The Fentress County Sheriff’s Office is partnering with the Tennessee Highway Safety Office to increase roadway safety.
Some $10,000 in grant funding is coming to the Fentress County Sheriff’s office to provide more traffic vests, flashlights and overtime pay. Manager for Highway Safety Programs Detective Sergeant Jason Duncan said funding will focus on speeding and its effect on seat belts.
“More drivers are seat belting up, but yet they are still being killed in crashes and a lot of the evidence points toward an increase in speed,” Duncan said. “Which has adversely affected, even though they have been belted in their seat they still are not surviving the crashes.”
Duncan said the funding for overtime and visibility equipment helps a rural department maintain an over night presence. Ratcheting up speeding and distracted driving enforcement.
“It’s hard for what officers are working on shift to always catch and enforce what’s going on, even though they attempt to do that,” Duncan said. “The overtime will just allow us to bring additional officers in after hours.”
With more officers working late into the night, Duncan said it increases the need to be aware of people pulled over. Bringing speeding, distractions and law enforcement visibility into play.

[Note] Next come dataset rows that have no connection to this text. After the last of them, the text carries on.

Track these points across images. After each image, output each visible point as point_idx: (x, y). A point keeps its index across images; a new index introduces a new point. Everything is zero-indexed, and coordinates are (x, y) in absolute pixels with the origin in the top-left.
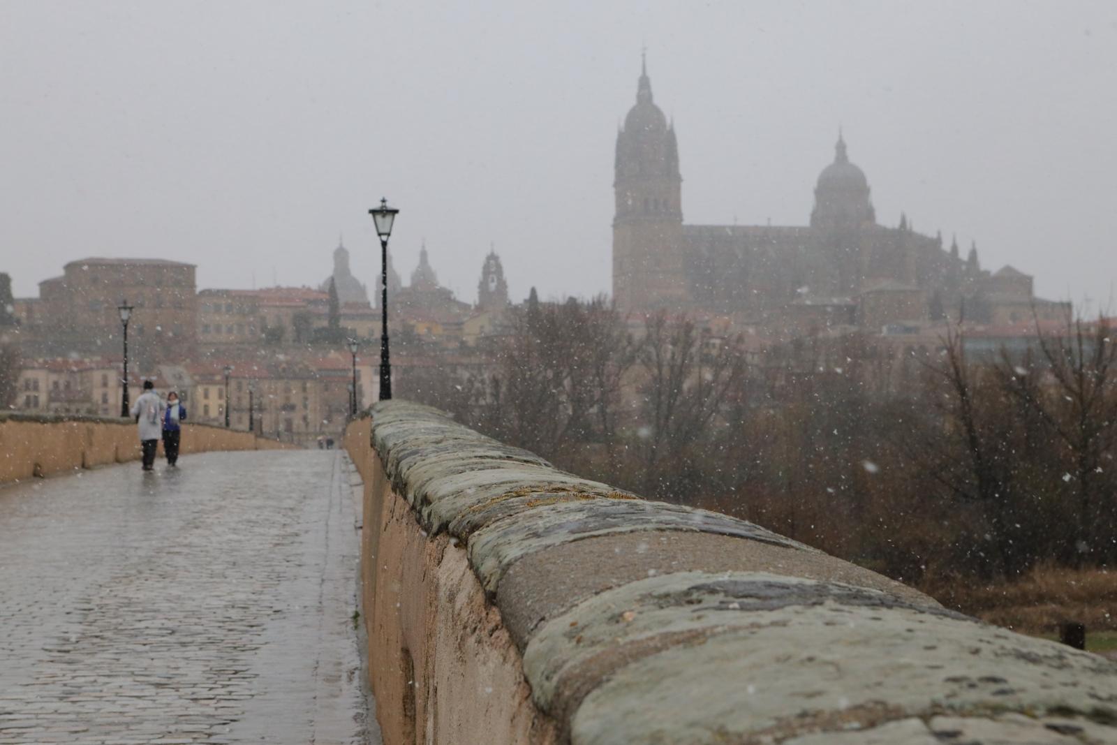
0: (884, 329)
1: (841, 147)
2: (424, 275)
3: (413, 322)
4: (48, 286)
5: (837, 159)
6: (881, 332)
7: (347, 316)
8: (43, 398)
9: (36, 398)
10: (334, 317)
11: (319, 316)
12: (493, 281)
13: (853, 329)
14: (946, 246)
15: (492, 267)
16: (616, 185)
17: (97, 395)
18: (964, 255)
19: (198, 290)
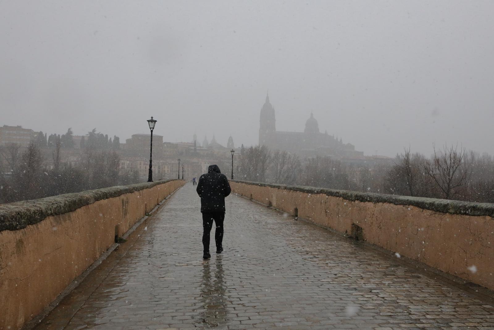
1: (312, 114)
2: (214, 141)
3: (214, 151)
4: (127, 140)
5: (311, 117)
7: (198, 150)
8: (126, 167)
9: (124, 167)
10: (195, 150)
11: (192, 150)
14: (335, 138)
17: (139, 167)
18: (339, 140)
19: (163, 142)
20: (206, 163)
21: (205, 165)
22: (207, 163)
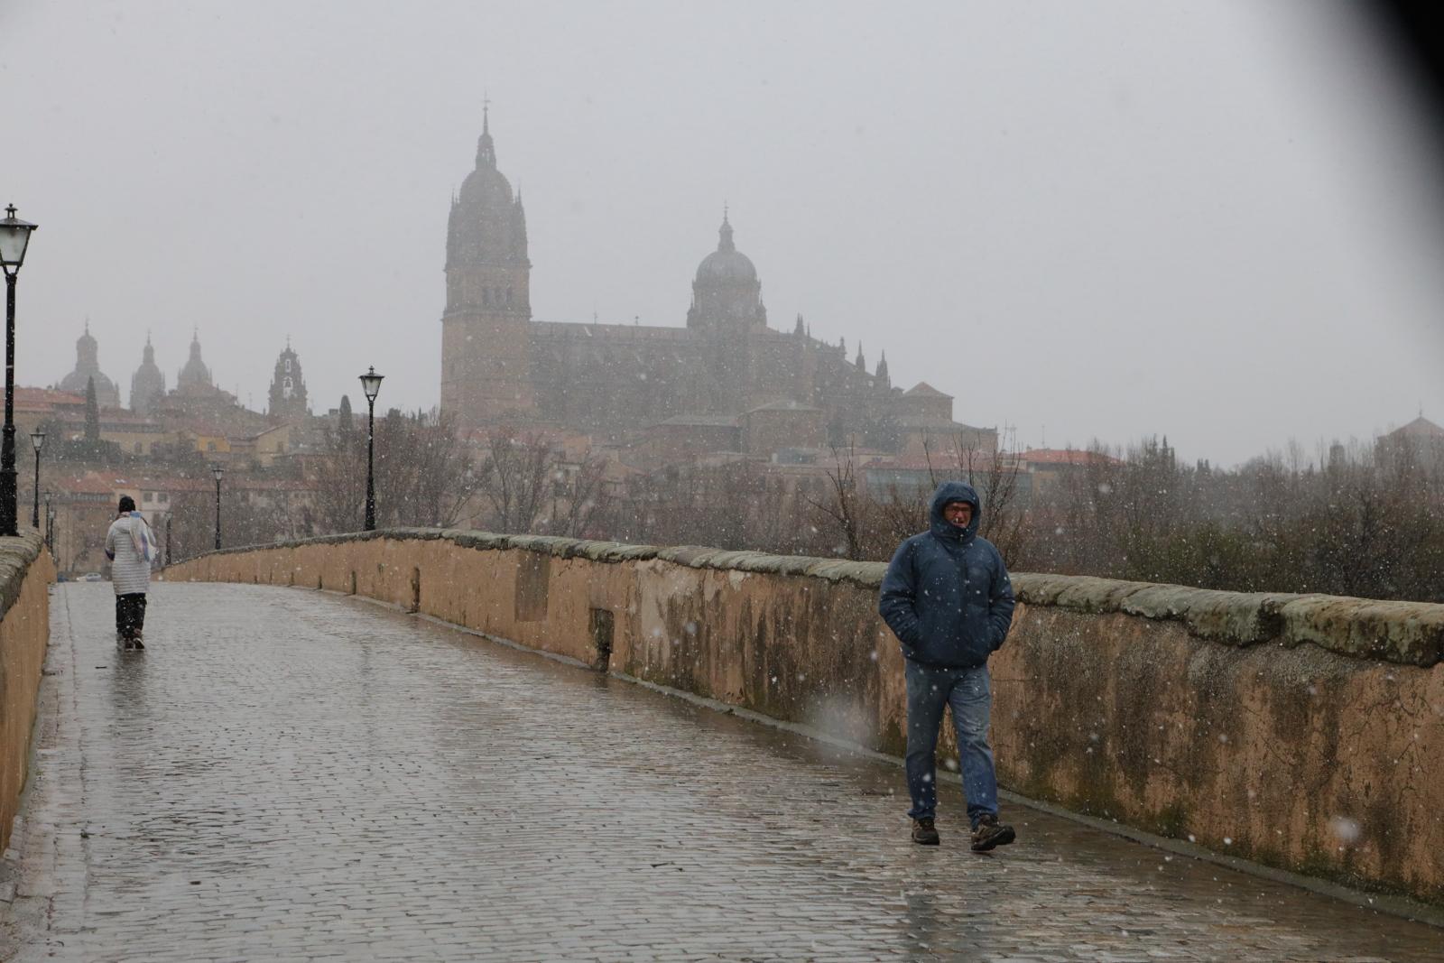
0: (775, 457)
1: (726, 232)
2: (195, 373)
3: (192, 436)
5: (721, 245)
6: (770, 460)
7: (107, 427)
10: (92, 427)
11: (72, 427)
12: (288, 385)
13: (737, 457)
14: (851, 358)
15: (288, 368)
16: (448, 268)
18: (871, 369)
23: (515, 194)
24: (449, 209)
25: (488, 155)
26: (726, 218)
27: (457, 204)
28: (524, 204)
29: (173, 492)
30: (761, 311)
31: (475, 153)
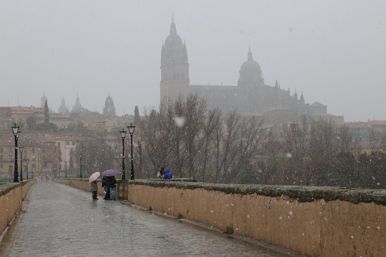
1: (250, 54)
3: (83, 121)
5: (248, 59)
7: (52, 119)
10: (47, 120)
11: (40, 119)
12: (109, 108)
14: (291, 94)
15: (109, 102)
16: (161, 67)
18: (299, 98)
20: (68, 144)
21: (67, 146)
22: (71, 143)
23: (183, 42)
24: (161, 48)
25: (174, 30)
26: (250, 50)
27: (164, 46)
28: (186, 46)
29: (77, 141)
30: (262, 80)
31: (170, 29)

“Slow down, if you can’t move over slow down to a safe speed where you can go by them,” Duncan said. “If you can move over to an opposite lane, then move over a lane to allow them to do their job. That way at the end of the day, not only does the motoring community go home safely but so does that officer.”
For the past several years the focus has been on alcohol enforcement. Duncan said the sheriff’s office completed the last grant year with zero alcohol related fatalities.